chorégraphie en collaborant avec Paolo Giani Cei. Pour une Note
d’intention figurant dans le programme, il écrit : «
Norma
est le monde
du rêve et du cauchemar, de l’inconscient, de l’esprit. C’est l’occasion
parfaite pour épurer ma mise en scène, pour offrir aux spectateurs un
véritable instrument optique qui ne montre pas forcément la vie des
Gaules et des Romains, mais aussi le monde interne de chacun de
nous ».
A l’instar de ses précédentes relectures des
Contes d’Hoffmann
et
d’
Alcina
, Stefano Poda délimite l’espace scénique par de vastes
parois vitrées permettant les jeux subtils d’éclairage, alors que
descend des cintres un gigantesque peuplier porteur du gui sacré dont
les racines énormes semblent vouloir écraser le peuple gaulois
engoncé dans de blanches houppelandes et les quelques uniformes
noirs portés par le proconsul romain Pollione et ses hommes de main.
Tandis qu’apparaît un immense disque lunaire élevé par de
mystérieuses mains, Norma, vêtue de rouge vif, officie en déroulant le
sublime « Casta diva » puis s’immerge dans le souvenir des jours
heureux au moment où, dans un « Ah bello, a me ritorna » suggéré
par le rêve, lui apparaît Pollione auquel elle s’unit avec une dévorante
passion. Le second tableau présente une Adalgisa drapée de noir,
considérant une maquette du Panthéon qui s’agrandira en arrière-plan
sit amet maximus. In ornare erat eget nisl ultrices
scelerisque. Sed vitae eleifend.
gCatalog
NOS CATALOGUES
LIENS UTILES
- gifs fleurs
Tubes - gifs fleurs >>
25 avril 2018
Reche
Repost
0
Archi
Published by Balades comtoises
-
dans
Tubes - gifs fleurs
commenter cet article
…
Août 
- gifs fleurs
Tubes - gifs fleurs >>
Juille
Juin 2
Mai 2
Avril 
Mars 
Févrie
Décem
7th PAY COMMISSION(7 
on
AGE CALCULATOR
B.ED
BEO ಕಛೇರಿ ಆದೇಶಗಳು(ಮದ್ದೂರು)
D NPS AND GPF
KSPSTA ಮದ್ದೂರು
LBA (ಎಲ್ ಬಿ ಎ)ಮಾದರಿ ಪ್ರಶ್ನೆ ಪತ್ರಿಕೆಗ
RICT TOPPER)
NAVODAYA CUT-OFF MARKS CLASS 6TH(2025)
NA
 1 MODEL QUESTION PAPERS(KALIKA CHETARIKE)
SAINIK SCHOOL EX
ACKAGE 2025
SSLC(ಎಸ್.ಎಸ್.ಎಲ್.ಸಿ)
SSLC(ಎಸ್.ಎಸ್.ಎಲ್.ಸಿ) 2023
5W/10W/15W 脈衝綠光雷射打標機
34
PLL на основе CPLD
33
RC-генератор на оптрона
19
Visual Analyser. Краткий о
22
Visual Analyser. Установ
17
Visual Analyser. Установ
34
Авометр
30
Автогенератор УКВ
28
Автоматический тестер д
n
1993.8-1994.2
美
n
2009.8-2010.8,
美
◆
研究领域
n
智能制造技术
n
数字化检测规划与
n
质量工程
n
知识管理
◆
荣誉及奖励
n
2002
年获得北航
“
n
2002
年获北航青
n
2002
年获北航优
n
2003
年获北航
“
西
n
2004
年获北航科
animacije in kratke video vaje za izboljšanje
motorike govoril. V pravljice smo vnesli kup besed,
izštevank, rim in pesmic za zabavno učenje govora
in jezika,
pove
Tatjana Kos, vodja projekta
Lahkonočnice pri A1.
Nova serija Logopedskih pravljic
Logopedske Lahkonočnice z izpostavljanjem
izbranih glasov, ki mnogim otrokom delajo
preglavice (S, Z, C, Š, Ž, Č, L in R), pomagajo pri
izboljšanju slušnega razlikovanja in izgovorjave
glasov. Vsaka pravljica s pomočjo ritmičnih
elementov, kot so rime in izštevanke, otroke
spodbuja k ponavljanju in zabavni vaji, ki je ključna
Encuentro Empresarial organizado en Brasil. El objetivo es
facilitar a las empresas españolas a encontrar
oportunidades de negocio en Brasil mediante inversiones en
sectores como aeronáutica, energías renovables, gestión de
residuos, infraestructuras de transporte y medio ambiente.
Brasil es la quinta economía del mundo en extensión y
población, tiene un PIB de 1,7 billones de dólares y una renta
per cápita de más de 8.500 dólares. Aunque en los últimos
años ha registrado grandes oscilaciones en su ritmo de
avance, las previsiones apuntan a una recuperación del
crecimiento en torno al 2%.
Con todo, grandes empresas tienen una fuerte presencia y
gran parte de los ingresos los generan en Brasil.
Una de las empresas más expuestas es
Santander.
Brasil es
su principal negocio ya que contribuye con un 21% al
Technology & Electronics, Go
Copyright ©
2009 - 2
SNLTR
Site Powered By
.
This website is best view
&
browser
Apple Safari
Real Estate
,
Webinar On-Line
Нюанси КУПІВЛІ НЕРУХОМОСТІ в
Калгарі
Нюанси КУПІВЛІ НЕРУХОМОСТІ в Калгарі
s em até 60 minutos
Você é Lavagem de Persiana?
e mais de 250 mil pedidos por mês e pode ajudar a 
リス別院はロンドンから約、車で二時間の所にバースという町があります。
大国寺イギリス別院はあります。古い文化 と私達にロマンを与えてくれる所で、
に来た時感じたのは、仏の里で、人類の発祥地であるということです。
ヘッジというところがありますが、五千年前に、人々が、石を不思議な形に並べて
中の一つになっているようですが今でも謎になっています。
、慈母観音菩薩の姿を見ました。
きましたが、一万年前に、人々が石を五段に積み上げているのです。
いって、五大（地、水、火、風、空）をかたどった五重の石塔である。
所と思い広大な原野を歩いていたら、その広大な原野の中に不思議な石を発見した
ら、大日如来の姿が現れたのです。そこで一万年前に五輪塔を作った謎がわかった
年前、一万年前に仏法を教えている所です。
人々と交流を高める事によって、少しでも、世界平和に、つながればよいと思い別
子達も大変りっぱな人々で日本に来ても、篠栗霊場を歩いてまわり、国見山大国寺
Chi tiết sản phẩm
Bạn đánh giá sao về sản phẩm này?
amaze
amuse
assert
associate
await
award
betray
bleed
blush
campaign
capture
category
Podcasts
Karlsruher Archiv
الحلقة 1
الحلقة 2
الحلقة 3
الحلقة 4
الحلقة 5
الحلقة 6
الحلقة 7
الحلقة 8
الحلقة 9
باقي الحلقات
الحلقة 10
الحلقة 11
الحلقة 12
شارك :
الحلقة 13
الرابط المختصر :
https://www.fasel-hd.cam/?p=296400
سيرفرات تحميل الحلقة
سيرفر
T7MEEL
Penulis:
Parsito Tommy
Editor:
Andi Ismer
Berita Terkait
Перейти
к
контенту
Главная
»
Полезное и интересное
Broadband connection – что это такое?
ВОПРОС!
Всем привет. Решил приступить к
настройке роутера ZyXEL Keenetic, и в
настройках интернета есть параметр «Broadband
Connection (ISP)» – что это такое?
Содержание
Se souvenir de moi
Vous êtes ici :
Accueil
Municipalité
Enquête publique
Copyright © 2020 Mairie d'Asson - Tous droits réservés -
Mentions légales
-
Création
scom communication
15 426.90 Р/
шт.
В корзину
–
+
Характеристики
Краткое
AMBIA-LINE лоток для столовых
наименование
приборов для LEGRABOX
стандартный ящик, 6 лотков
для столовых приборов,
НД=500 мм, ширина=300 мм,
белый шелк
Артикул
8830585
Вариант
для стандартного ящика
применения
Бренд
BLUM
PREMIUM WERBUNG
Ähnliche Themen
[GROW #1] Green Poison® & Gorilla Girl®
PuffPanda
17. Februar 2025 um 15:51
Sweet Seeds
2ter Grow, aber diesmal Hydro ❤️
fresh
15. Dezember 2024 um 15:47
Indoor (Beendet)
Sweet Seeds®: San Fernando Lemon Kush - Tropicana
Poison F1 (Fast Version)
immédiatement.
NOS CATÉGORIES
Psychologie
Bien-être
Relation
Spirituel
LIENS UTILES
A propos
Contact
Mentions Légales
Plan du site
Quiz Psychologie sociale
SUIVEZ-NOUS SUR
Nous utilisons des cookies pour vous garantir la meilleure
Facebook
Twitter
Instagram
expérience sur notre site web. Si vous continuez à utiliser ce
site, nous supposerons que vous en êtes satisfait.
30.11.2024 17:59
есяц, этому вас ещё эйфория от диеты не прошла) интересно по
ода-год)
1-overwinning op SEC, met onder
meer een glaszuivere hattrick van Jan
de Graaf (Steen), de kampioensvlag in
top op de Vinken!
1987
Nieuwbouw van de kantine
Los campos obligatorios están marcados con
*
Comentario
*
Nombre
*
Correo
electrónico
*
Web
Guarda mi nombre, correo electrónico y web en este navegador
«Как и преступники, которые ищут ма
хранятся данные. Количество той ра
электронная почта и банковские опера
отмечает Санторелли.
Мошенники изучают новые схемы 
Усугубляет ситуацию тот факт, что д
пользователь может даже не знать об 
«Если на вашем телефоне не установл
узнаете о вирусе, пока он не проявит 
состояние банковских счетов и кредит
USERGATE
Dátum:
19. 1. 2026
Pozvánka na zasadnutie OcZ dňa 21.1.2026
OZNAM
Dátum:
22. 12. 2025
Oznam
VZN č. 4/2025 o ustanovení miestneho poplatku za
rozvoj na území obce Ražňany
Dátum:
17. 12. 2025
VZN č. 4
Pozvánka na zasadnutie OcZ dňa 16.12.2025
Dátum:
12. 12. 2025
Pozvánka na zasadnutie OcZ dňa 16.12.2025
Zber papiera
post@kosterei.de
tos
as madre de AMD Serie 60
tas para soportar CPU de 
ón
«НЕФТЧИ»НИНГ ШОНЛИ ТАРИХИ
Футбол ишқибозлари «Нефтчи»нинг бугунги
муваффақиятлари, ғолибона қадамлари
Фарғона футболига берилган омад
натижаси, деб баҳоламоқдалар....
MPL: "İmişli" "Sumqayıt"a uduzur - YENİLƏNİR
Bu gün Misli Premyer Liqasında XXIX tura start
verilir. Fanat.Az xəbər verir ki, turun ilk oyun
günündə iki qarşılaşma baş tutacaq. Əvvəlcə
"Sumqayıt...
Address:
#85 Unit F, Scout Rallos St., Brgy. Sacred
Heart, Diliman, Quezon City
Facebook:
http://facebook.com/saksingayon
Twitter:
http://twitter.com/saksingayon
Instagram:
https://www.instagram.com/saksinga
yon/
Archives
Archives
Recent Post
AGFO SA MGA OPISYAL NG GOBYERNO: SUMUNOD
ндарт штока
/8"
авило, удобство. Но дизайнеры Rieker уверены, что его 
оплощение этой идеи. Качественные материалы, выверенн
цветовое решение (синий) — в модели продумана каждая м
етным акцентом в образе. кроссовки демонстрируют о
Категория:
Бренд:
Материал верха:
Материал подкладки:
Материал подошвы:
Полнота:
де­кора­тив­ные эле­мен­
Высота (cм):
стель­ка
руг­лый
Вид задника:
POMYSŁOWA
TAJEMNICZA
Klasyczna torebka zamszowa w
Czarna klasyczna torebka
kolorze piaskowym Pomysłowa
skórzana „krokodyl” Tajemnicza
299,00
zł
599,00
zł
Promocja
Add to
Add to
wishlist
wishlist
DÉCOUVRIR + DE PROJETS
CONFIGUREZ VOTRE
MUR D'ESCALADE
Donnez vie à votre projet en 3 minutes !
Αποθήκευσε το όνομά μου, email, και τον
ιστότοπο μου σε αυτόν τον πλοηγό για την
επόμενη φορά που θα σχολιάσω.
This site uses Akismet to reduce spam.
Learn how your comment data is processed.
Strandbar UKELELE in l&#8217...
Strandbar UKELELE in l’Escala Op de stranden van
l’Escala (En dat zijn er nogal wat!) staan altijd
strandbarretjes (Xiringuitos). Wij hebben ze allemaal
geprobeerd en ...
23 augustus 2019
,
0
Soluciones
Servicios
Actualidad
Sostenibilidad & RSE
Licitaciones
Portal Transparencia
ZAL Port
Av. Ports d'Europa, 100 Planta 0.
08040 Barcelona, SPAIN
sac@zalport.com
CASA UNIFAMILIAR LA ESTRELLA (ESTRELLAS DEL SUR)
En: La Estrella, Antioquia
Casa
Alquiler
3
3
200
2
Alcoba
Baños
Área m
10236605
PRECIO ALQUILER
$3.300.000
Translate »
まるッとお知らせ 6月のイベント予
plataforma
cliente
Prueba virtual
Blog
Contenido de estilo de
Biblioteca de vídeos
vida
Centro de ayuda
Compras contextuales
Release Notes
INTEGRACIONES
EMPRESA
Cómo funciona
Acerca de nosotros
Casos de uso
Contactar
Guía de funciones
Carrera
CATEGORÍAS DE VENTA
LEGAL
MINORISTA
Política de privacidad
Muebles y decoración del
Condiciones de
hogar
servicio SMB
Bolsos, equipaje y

Work task
Whenever the word "Seeds" occurs in a line above, copy that line.

Solution to this exercise
Sweet Seeds
Sweet Seeds®: San Fernando Lemon Kush - Tropicana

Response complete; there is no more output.